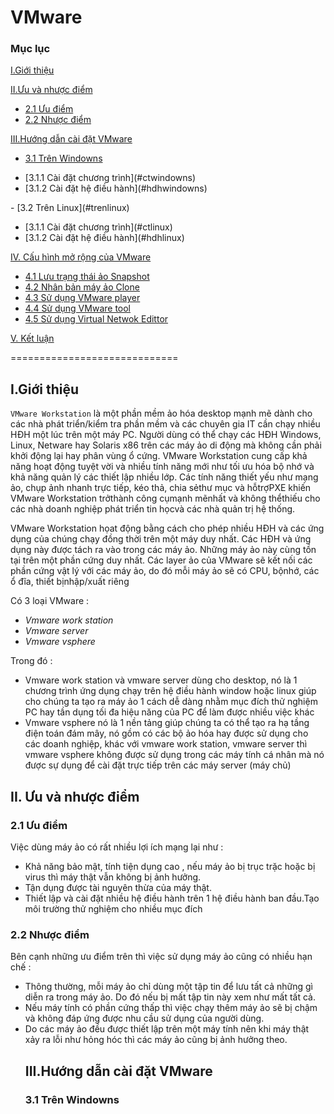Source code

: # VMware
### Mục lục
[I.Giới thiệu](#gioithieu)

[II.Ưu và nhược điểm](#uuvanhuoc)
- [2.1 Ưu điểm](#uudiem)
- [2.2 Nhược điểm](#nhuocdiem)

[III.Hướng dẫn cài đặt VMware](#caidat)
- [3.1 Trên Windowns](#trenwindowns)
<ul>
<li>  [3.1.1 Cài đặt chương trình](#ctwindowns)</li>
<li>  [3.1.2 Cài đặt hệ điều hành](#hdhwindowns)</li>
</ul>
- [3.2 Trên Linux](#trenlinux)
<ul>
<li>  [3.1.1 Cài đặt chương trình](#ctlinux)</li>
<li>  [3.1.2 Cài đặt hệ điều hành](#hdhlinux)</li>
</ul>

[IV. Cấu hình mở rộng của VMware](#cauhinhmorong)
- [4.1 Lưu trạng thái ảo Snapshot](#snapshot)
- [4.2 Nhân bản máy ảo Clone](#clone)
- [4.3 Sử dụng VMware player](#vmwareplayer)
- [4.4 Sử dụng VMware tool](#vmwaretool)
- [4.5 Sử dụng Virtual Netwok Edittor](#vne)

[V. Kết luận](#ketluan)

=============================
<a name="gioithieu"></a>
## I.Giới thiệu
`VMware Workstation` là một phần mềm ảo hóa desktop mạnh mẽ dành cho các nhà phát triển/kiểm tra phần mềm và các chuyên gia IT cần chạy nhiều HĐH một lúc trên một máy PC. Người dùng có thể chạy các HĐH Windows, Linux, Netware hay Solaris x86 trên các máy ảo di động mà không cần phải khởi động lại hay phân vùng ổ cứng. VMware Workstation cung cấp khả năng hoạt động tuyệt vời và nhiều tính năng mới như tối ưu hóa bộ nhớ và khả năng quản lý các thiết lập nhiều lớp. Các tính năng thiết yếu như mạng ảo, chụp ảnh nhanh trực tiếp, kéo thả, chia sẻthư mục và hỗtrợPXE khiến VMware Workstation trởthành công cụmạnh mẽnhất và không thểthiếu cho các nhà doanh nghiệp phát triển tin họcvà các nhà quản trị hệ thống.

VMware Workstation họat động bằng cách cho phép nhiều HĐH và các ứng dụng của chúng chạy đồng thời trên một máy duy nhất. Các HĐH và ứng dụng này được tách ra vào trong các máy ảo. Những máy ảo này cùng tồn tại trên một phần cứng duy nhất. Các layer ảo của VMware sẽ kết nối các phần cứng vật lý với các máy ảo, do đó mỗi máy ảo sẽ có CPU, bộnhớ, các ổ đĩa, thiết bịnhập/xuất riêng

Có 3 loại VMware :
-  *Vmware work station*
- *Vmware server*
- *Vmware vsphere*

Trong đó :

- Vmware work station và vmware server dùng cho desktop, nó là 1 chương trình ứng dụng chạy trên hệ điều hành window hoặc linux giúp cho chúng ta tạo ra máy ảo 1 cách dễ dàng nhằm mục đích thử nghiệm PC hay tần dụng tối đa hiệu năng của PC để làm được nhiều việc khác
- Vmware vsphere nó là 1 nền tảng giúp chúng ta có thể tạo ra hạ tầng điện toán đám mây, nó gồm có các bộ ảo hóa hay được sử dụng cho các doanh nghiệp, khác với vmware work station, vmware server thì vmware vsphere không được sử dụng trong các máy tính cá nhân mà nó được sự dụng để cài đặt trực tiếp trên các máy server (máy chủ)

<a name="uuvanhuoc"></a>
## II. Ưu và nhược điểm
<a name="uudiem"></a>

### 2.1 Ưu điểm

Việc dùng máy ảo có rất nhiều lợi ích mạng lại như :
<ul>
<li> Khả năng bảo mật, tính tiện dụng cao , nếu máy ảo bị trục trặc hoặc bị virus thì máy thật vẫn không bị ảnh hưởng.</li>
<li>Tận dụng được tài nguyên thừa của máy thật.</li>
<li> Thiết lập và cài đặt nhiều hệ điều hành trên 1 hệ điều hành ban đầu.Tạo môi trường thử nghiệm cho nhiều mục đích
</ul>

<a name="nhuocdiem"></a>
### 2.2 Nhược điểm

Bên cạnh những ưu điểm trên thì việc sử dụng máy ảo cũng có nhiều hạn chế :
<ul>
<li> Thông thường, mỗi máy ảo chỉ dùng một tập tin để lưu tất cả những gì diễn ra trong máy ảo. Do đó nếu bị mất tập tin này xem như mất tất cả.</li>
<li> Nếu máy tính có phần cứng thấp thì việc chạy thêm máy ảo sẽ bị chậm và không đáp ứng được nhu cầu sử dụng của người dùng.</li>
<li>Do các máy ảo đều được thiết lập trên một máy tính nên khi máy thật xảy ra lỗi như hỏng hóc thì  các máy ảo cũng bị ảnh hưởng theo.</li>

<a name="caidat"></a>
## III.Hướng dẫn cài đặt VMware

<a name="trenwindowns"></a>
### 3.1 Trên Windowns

----------

■ **Task to complete**: I need the number of lines in the entries that include "hưởng"; please give that number and nothing else.

■ **Your response**: 2